**Provided records**:
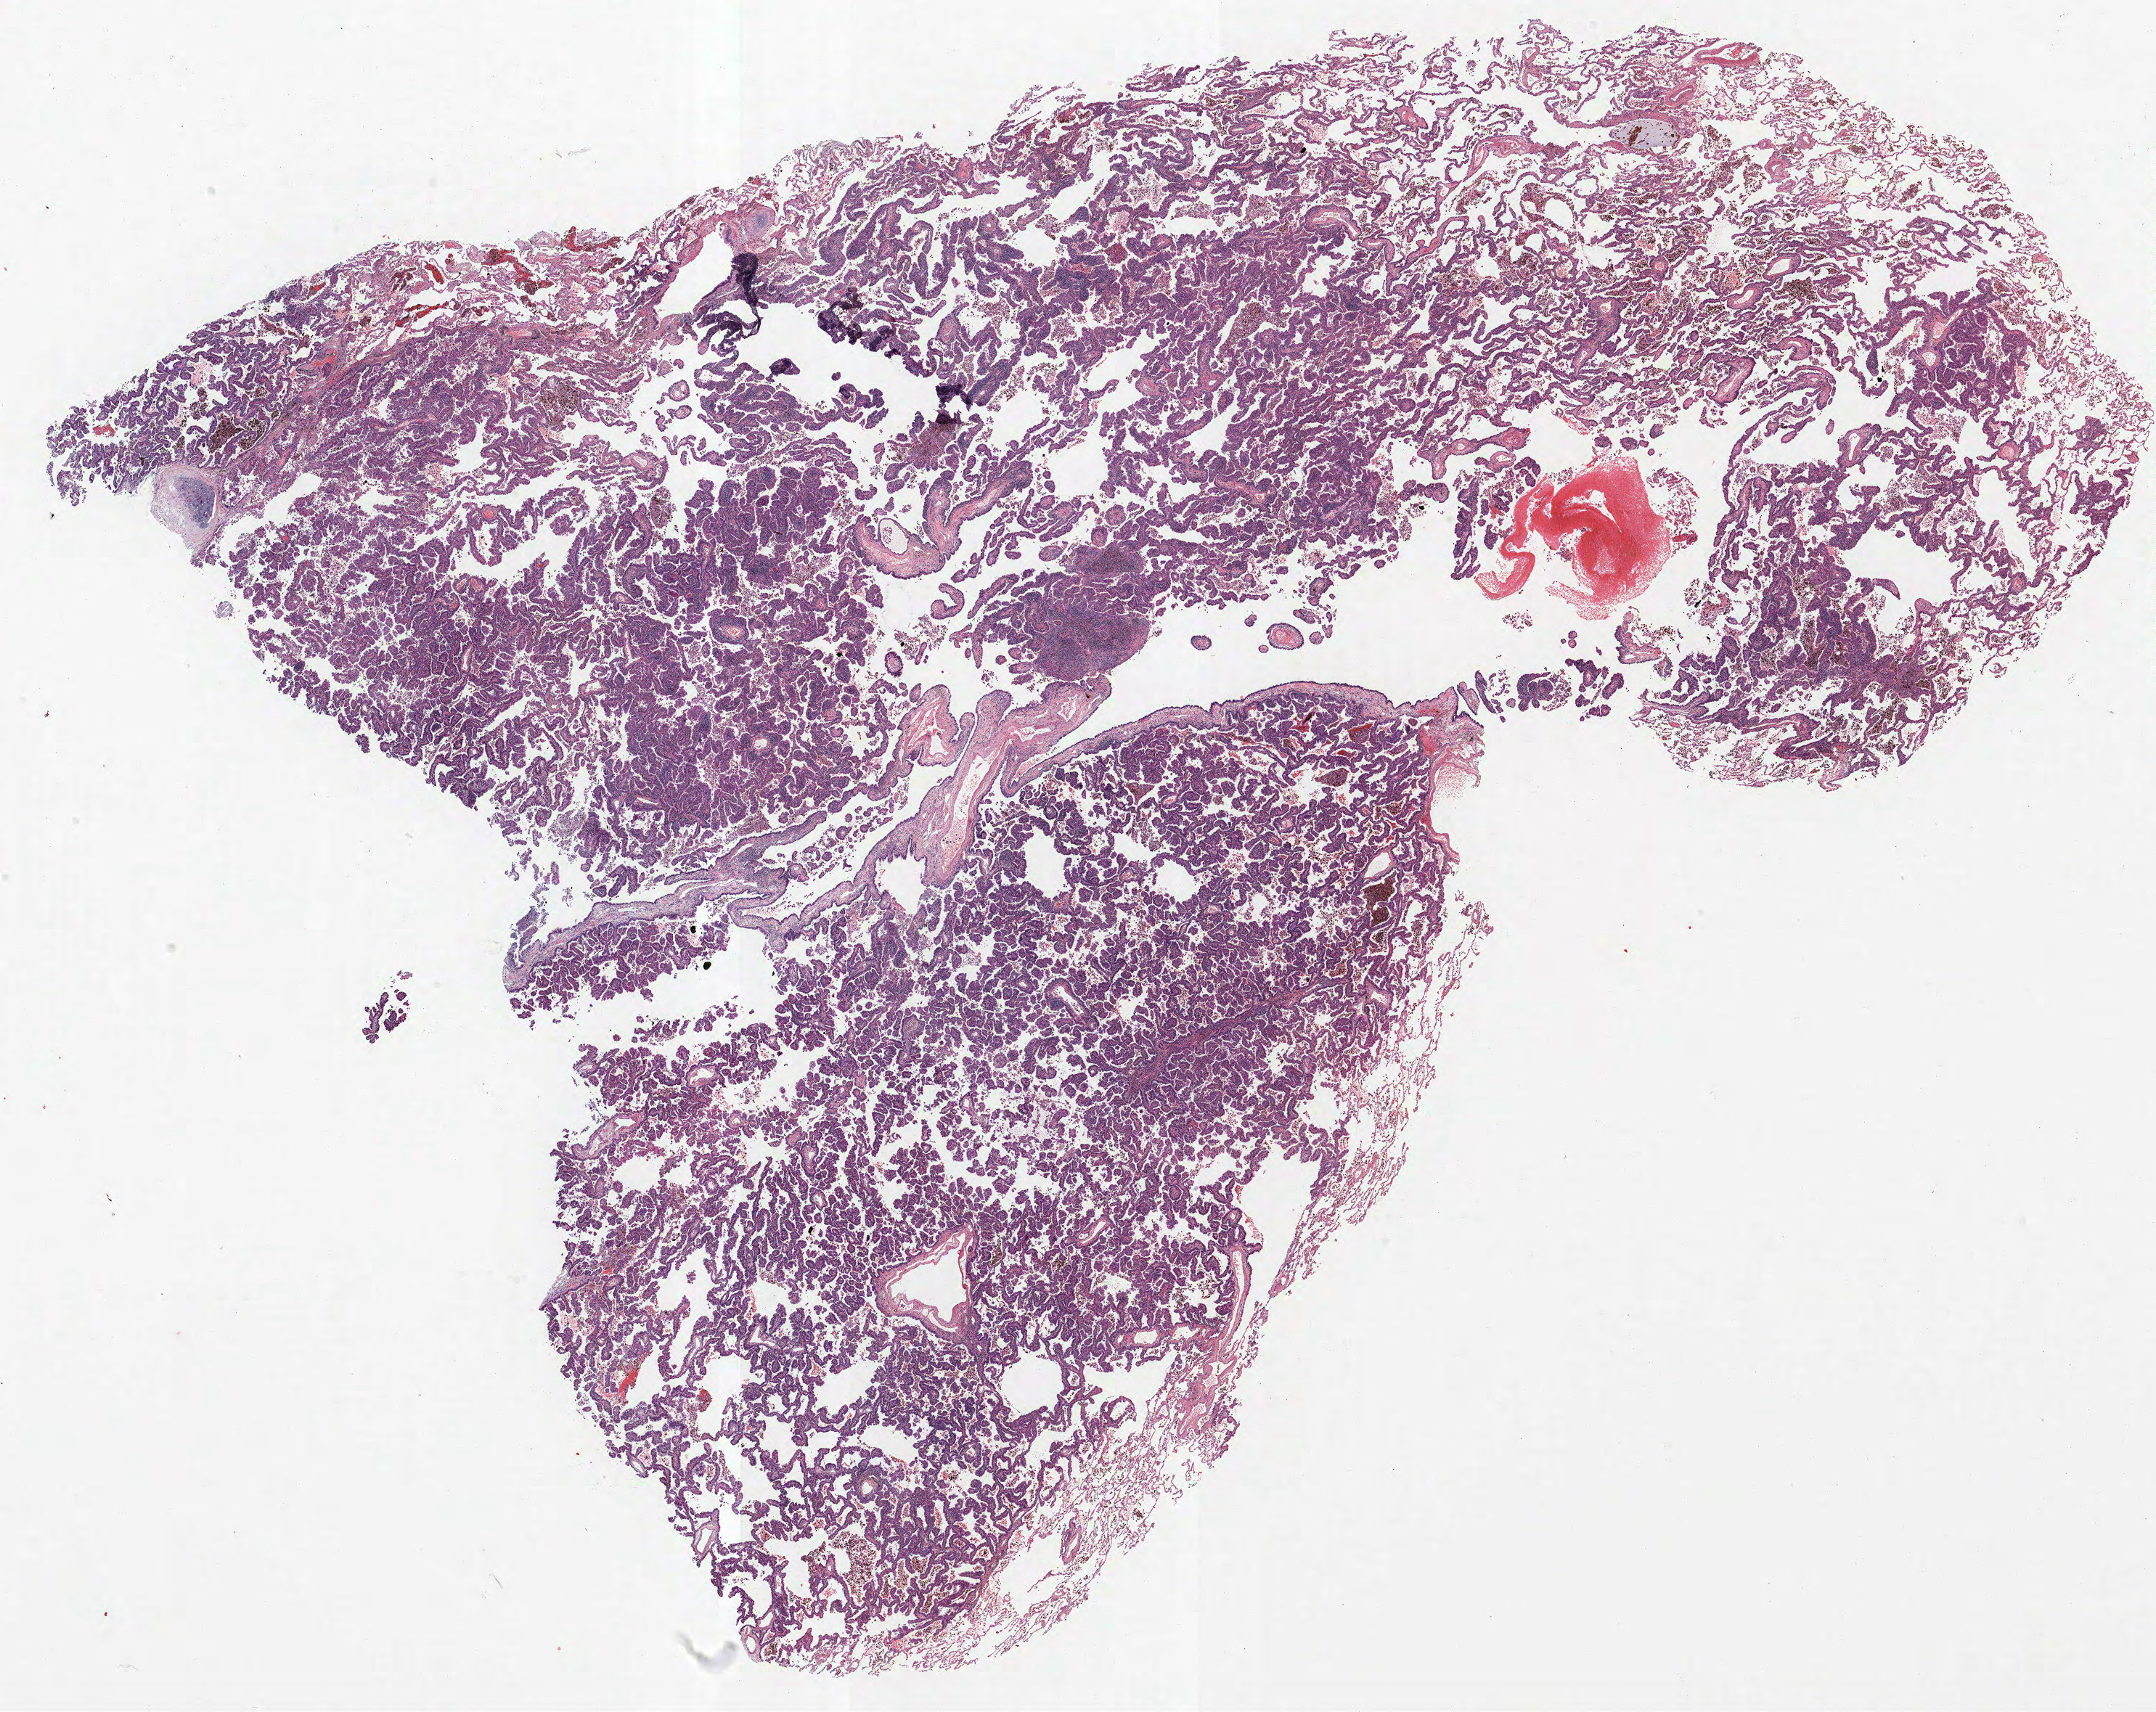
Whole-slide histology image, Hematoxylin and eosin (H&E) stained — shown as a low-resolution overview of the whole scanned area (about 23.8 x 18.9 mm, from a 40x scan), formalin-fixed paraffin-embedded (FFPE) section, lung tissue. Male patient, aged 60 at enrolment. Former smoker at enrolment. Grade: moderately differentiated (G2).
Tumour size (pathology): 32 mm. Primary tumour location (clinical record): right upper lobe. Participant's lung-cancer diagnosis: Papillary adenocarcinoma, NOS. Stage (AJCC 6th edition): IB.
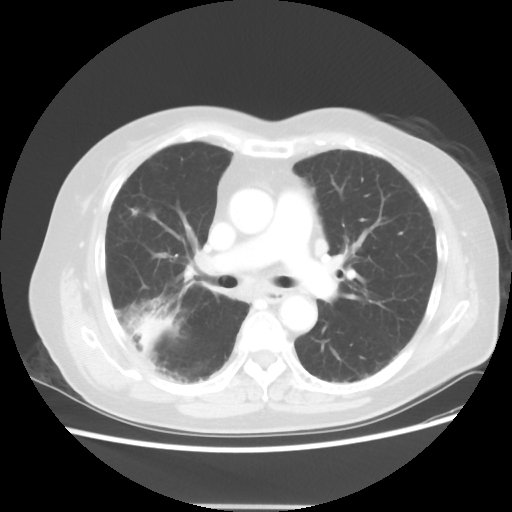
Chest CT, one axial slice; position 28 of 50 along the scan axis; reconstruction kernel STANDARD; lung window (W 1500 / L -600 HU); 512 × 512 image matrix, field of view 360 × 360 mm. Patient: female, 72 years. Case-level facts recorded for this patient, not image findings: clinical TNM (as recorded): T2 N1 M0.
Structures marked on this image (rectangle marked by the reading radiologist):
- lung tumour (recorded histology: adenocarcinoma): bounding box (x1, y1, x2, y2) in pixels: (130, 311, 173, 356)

**What to do**:
Print the material again, unchanged, without its pictures.

**Task answer**:
Whole-slide histology image, Hematoxylin and eosin (H&E) stained — shown as a low-resolution overview of the whole scanned area (about 23.8 x 18.9 mm, from a 40x scan), formalin-fixed paraffin-embedded (FFPE) section, lung tissue. Male patient, aged 60 at enrolment. Former smoker at enrolment. Grade: moderately differentiated (G2).
Tumour size (pathology): 32 mm. Primary tumour location (clinical record): right upper lobe. Participant's lung-cancer diagnosis: Papillary adenocarcinoma, NOS. Stage (AJCC 6th edition): IB.
Chest CT, one axial slice; position 28 of 50 along the scan axis; reconstruction kernel STANDARD; lung window (W 1500 / L -600 HU); 512 × 512 image matrix, field of view 360 × 360 mm. Patient: female, 72 years. Case-level facts recorded for this patient, not image findings: clinical TNM (as recorded): T2 N1 M0.
Structures marked on this image (rectangle marked by the reading radiologist):
- lung tumour (recorded histology: adenocarcinoma): bounding box (x1, y1, x2, y2) in pixels: (130, 311, 173, 356)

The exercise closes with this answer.